PANCHO: Claro que es una teoría bien conocida que los asesinos vuelven al lugar del crimen. Pero lo que a mí me hubiese gustado preguntarle a su cuñado, es por qué permitió que apareciese una foto del pobre Isidoro Núñez titulada: «¡Se busca, vivo o muerto, el autor del crimen de la calle de la Concepción!». Isidoro no es un mal tipo. Una vez se emborrachó y le tomó prestada la bicicleta al alcalde, luego chocó contra un árbol y en consecuencia le encarcelaron un par de meses, pero ése fue su único delito. Es más, se sabía entonces que dos días antes de los hechos se había marchado a Galicia a visitar a su padre, y cuando regresó, la policía ni siquiera le interrogó. Eso dicen.

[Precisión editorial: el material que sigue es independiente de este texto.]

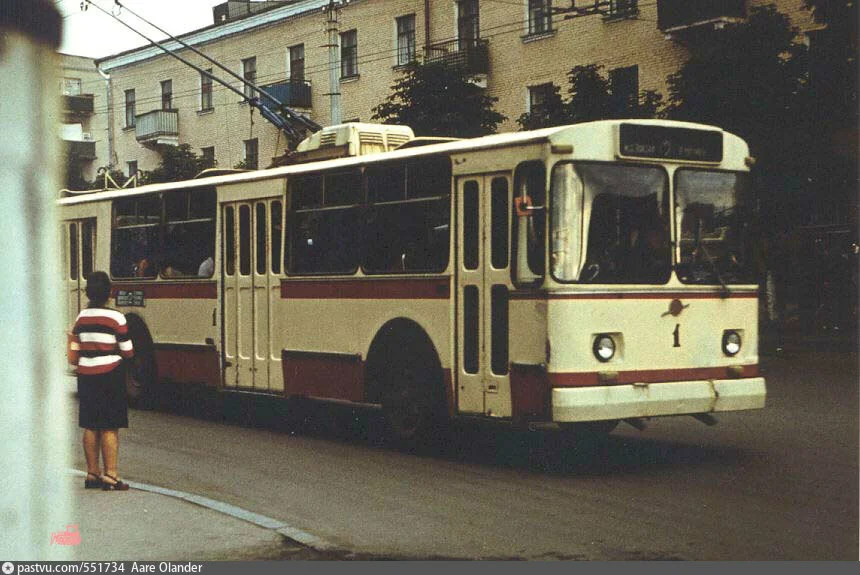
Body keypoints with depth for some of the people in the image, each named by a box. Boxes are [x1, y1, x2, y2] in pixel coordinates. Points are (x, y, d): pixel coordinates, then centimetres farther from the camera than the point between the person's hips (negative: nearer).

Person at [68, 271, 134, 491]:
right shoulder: (116, 318, -11)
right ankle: (110, 475, -1)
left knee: (90, 427, 12)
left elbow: (75, 354, 9)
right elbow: (127, 352, -8)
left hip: (86, 375, 5)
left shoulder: (81, 317, 4)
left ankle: (92, 473, 18)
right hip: (110, 375, -5)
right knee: (110, 428, -2)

PEP: Ah, claro, ¡eso dicen! También se dice que fue una tragedia amorosa y que a la pobre mujer la mató un jovenzuelo enamorado e impulsivo, a quien ella había rechazado.

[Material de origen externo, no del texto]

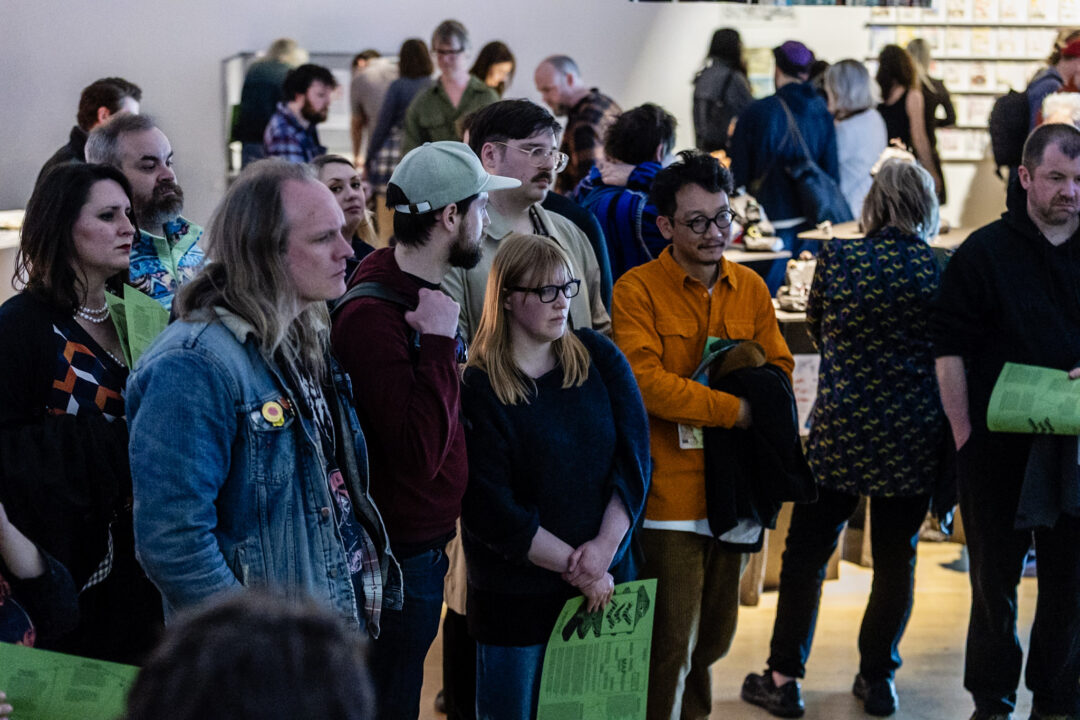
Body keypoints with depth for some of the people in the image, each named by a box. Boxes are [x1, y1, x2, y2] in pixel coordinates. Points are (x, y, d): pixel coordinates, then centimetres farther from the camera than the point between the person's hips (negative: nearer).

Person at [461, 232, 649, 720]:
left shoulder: (599, 359, 3)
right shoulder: (478, 390, -11)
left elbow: (634, 456, -1)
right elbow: (491, 510, -14)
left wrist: (605, 545, -13)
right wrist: (573, 566, -14)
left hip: (605, 581, 4)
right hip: (516, 595, -4)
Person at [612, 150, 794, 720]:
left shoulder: (750, 288, 11)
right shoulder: (638, 290, -8)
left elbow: (779, 369, 13)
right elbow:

PANCHO: ¡Quia! ¡Margalida era más fea que la bota de un pescador!

PEP: Pancho, no debe faltarle el respeto a los muertos. Muy bien, supongamos que lo que realmente quería el jovencito enamorado era su dinero...

PANCHO: ¡De acuerdo! Y que él creía que ella ya había cerrado el pacto con don Bernardo. Por cierto, dígame, ¿sabe si sus herederos traspasaron el local por los mil quinientos duros el metro cuadrado?

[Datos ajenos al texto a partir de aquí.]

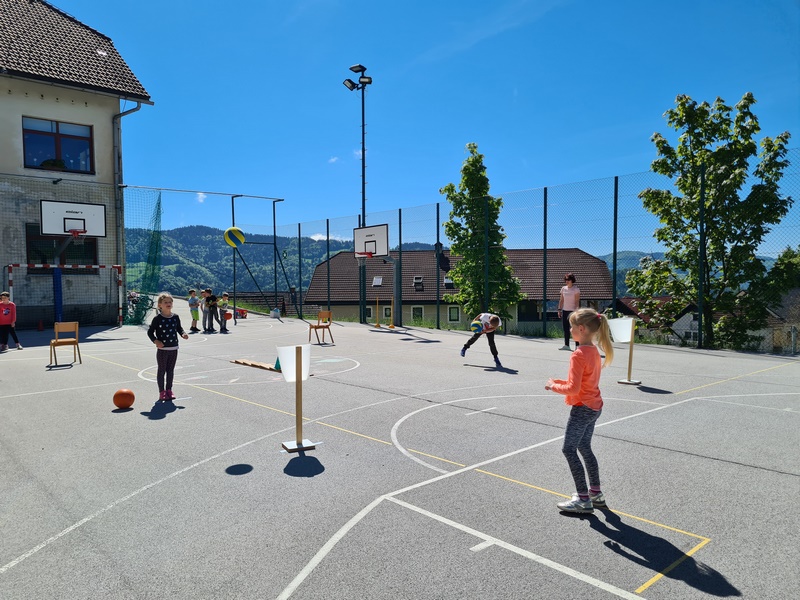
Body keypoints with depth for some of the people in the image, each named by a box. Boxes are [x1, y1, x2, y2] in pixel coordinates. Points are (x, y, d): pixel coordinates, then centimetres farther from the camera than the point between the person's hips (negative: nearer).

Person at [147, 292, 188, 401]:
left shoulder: (175, 317, 4)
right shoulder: (157, 318, -8)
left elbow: (179, 328, 17)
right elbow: (150, 332, -5)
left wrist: (183, 334, -3)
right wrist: (155, 341, -19)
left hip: (173, 348, 4)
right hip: (162, 349, -4)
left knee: (170, 370, 12)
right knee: (161, 370, 5)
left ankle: (169, 390, 22)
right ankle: (162, 392, 13)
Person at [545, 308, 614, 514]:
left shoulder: (579, 355, -23)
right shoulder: (594, 351, 6)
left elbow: (573, 388, -25)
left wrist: (554, 386, -10)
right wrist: (559, 382, 7)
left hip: (582, 409, -9)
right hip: (594, 406, 9)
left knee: (569, 450, 0)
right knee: (584, 448, 20)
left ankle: (584, 500, 4)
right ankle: (596, 493, 29)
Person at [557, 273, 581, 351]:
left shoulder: (576, 289, -5)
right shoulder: (563, 289, 10)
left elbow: (577, 301, -11)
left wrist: (576, 310, -19)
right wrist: (559, 309, 7)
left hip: (573, 311, -5)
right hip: (565, 310, 5)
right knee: (565, 328, 6)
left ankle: (577, 345, 0)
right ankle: (566, 345, 12)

PEP: No. Verá. Margalida no había sido precisa: el arriendo de la tienda era sólo vitalicio. Cuando moría volvía a manos del propietario. Una pena, porque con la Ley de Renta Limitada el propietario no podía hacerle pagar al arrendador más que el precio acordado en un principio: tan sólo diez duros al mes. Esta ley es una gran protección para los pobres.

PANCHO: Por cierto, ¿quién era el dueño?

PEP: Por una casualidad increíble era la propia Joana Mut. Y como ella no tenía aptitudes para llevar el negocio de antigüedades de la familia, dejó escapar la propiedad, muy a pesar suyo. Dicen que el banco pagó mil duros por metro cuadrado, pero puede que esto sea una exageración. A la otra hermana no le correspondió nada, sólo las mercancías de Margalida y sus efectos personales, ¡pobre muchacha!

PANCHO: ¡Ajo y cebollas, Pep! ¿Quiere saber lo que pienso yo?

PEP: Dígame.

PANCHO: ¡Creo que la pobrecita bajó el cierre metálico y se estranguló con sus propias manos, como mortificación por haber rechazado la oferta de don Bernardo!

PEP: Es muy posible. Es más, se dice...

Bueno, queridos oyentes, supongo que ya habrán escuchado bastante. Pero antes de devolver la conexión al estudio, crucemos la calle para oír lo que está diciendo aquella pescadora de aspecto vigoroso pero encantador. La que lleva el pañuelo de topos en la cabeza. Vaya vaya, ¡qué coincidencia! Pero si es Aina, ¡la menor de las tres hermanas Mut! Me gustaría que la vieran ahora, cuchillo en mano, ¡arrancando la dura piel amarronada de una horrible raya! Caramba, personalmente no me gustaría... ¡Y vaya si no es el mismísimo don Bernardo el que está comprando gambas en el puesto de al lado! ¡Cielo santo! ¡Aina le ha reconocido! Ha dejado la raya sobre el mostrador...

¡Oh, oh! ¡Me alegro de que se lo pierdan, queridos oyentes! ¡Ajo y cebollas!